Fig. 2. Local CSF1 restores depleted RMs.

a The amount of CSF1 detected by ELISA in skeletal muscle at different time points after CSF1R inh/wd (each dot represents one mouse, data were pooled from ≥3 experiments). b The amount of CSF1 detected by ELISA in the blood within three days after withdrawal of CSF1R inhibition or the control diet (each dot represents one mouse, data were pooled from 2 experiments, unpaired t-test). c Expression of Csf1 in different muscle resident cell populations at different time points after CSF1R inh/wd assessed by droplet digital PCR (ddPCR, n = 8 mice for FAPs, n = 5 mice for the other populations, data were pooled from ≥3 experiments, Brown-Forsythe and Welch ANOVA tests). d The number of TIM4- and TIM4+ RMs detected by flow cytometry in skeletal muscle from tamoxifen (TAM)-induced PdgfrαCreERT2 × Csf1flox/null or transgene (Tg) controls following CSF1R inh/wd (n = 11 for control and n = 10 for CSF1R inh/wd, data were pooled from ≥3 experiments, unpaired t test with Welch’s correction).
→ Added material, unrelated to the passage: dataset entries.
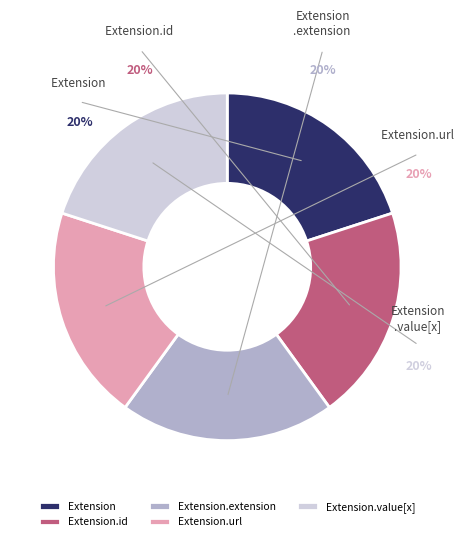

How many segments does this pie chart have?

5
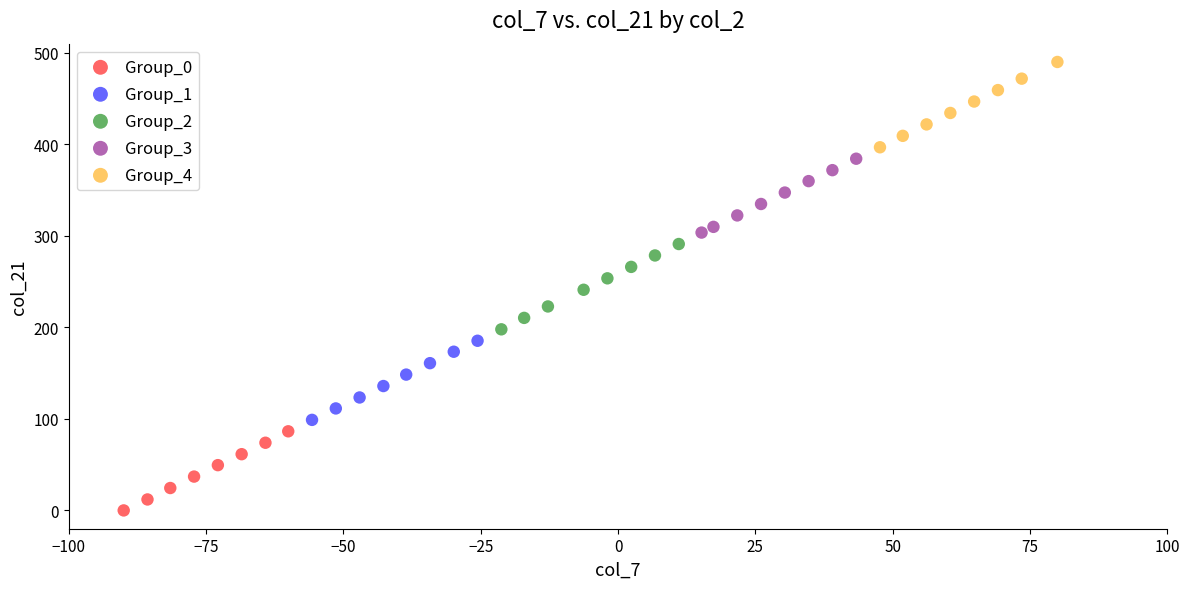

Which series contains the lowest Y value?

Group_0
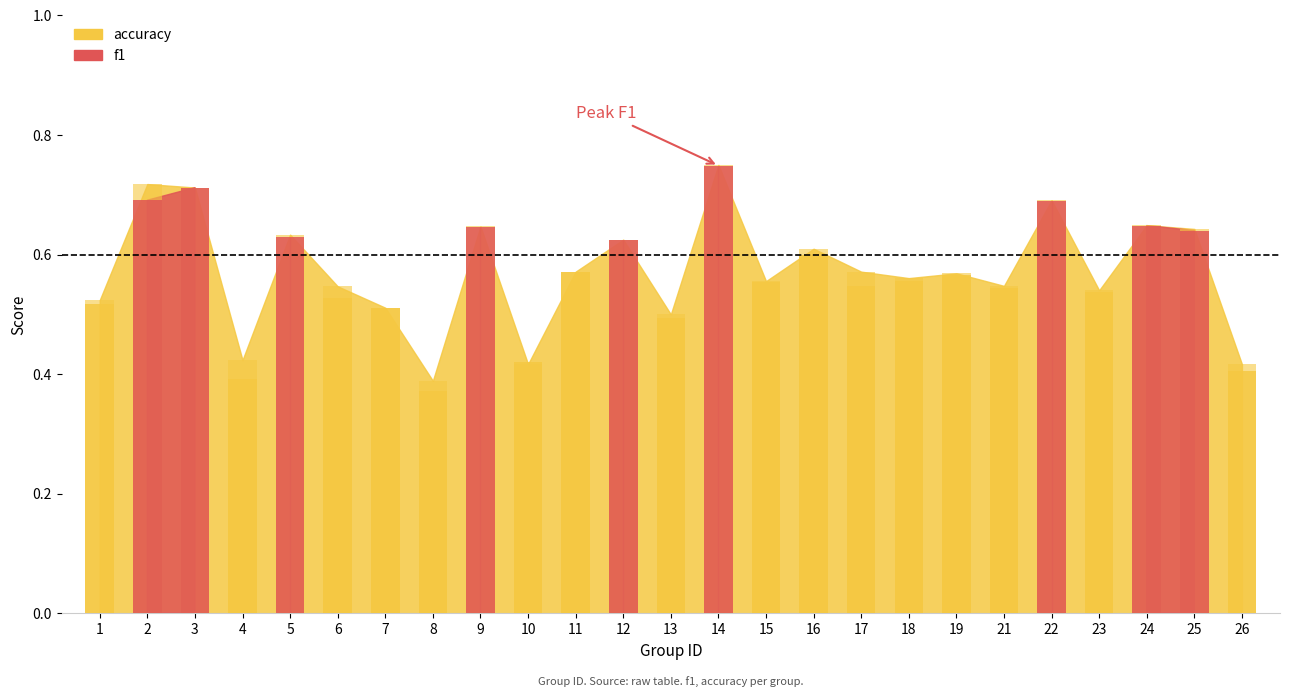

Reading right to left, list all the values displayed in this chart.

f1: 0.4	0.6	0.6	0.5	0.7	0.5	0.6	0.6	0.5	0.6	0.6	0.7	0.5	0.6	0.6	0.4	0.6	0.4	0.5	0.5	0.6	0.4	0.7	0.7	0.5
accuracy: 0.4	0.6	0.6	0.5	0.7	0.5	0.6	0.6	0.6	0.6	0.6	0.8	0.5	0.6	0.6	0.4	0.6	0.4	0.5	0.5	0.6	0.4	0.7	0.7	0.5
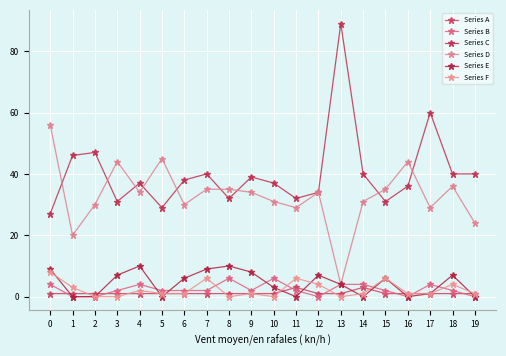

At which label does Series A reach its peak?

11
Fig. 3. SRRMs are located close to FAPs.

a The number of TIM4- and TIM4+ RMs detected by flow cytometry in skeletal muscle following CSF1R inh/wd (n = 7 mice for the control group, n = 3, 8, and 8 for the CSF1R inh/wd group on D0, D7, and D14, respectively; data were pooled from ≥3 experiments, ordinary one-way ANOVA). b Replacement rate of muscle RMs by blood progenitors following pharmacological depletion: The replacement rate of RMs was normalized to the percentage of chimerism in mononuclear myelomonocytic cells in the blood (n = 3 female parabiotic pairs per time point, data were pooled from ≥3 experiments, paired t test). c Immunofluorescent staining of Tibialis Anterior (TA) muscle sections and quantification of the distance between LYVE1+ SRRMs or LYVE1- RMs and PDGFRα-EGFP+ FAPs (n = 6 mice, pooled from 2 experiments; paired t-test). On average, we manually measured distances of approximately 575 CD68 + LYVE1- and 450 CD68 + LYVE1+ RMs from their closest FAPs in each mouse. d Immunofluorescent staining of TA sections and quantification of the distance between LYVE1+EdU+ or LYVE1+EdU- cells and PDGFRα-EGFP+ FAPs (n = 3 mice pooled from 2 experiments; paired t-test). On average, we manually measured distances of approximately 175 LYVE1+EdU- and 25 LYVE1+ EdU+ cells from their closest FAPs in each mouse. The figure displays two LYVE1+ EdU+ cells situated in proximity to FAPs. The cell on the left exhibits a dividing nucleus, as illustrated in greater detail in the inset.

Fig. 4. DPPIV+ FAPs form the niche of skeletal muscle SRRMs.

a The number of LYVE1+ SRRMs and FAPs (PDGFRα-EGFP+) in TA sections (n = 4 mice pooled from two experiments, paired t-test). b Immunofluorescent staining of TA sections and quantification of the number of LYVE1+ SRRMs and DPPIV + PDGFRα-EGFP+ FAPs (top) and the percentage of DPPIV+ cells among all PDGFRα-EGFP+ FAPs or among PDGFRα-EGFP+ FAPs with a SRRM in their close vicinity (n = 5 mice pooled from 2 experiments, paired t-test, bottom). On average, approximately 800 FAPs per mouse were included for quantification. Among them, an average of about 100 FAPs had SRRMs in close vicinity. c Experimental design and gating strategy to sort DPPIV- and DPPIV+ FAPs for bulk RNA sequencing (top) and heatmap showing selected differentially upregulated genes in DPPIV+ FAPs compared to DPPIV- FAPs categorized by different signaling pathways (bottom).